Para Moreira, de Corumbá, diante dos desafios de médio e longo prazo para o sistema de saúde, é preciso trabalhar na conscientização e prevenção das doenças.

“Manter paciente em CTI [Centro de Terapia Intensiva] é muito caro. A gente tem que começar a trabalhar para as pessoas não adoecerem e, se isso acontecer, a gente tem que criar estratégias para que não fiquem [em estados] tão graves. Temos que ter uma estratégia de intervenção, de tratamento precoce, para que não precisem chegar ao respirador. Não é só a [questão] pulmonar, a pessoa fica hipotensa, precisa fazer diálise, tudo isso tem um custo.”

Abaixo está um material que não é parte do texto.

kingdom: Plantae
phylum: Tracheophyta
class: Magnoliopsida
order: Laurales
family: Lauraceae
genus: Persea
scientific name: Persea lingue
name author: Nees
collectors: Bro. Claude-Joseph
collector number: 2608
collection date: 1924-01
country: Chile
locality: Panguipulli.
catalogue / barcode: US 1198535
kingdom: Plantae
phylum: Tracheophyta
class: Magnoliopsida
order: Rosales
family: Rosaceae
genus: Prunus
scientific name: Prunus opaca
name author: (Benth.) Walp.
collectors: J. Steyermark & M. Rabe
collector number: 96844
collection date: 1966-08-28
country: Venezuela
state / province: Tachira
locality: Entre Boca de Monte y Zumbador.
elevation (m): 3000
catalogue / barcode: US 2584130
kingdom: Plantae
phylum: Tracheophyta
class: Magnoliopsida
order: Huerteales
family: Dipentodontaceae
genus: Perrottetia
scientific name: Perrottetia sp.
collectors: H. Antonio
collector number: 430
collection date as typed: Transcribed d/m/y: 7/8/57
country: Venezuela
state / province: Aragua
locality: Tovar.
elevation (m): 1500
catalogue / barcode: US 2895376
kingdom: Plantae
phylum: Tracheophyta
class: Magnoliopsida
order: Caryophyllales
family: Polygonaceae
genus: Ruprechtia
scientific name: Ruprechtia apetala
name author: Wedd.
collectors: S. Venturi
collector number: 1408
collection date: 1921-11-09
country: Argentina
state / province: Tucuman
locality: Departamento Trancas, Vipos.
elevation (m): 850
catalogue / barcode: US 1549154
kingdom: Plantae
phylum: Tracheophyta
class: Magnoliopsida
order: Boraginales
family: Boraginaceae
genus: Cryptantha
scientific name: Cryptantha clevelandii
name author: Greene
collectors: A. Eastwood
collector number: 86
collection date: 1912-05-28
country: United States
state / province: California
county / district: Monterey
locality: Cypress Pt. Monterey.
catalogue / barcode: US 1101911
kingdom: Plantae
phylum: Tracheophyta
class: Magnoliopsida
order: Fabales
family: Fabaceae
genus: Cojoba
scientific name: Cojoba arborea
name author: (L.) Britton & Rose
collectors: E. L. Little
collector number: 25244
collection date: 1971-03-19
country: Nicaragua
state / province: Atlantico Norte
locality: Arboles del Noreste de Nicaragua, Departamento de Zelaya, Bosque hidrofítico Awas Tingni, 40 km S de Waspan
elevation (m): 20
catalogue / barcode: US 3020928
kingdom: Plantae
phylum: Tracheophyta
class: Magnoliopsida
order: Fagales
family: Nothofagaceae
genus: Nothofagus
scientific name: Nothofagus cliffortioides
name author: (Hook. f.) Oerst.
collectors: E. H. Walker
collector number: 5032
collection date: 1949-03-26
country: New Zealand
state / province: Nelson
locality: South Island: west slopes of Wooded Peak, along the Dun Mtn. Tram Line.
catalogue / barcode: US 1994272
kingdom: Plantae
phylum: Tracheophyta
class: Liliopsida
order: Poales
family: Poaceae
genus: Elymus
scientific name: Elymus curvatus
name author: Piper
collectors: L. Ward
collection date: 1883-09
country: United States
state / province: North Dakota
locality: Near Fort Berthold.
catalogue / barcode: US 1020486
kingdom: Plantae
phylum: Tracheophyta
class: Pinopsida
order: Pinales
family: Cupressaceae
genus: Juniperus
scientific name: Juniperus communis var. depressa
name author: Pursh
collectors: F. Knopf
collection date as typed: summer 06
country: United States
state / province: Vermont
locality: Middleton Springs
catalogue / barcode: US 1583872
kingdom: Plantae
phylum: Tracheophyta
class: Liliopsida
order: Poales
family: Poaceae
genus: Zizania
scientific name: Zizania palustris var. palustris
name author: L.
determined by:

Série mostrará ação de servidores públicos contra a Covid-19

A reportagem publicada é a primeira de uma série que mostrará o envolvimento dos servidores públicos no combate à covid-19, o impacto da pandemia no dia a dia desses profissionais e as soluções que eles apresentam à sociedade brasileira para a superação dos desafios sanitários e econômicos trazidos pelo coronavírus.

Esta é uma parceria entre a Folha e a República.org, organização social, apartidária e não corporativa dedicada a contribuir para a melhoria do serviço público no Brasil, em todas as esferas de governo. Com esse objetivo, em seus quatro anos de atividade, a República.org já apoiou mais de cem projetos, com foco em formação, reconhecimento de talentos e construção de redes de profissionais do serviço público.

É uma das organizações realizadoras do Prêmio Espírito Público, que reconhece profissionais do setor público que geram impacto positivo e transformam a vida dos brasileiros.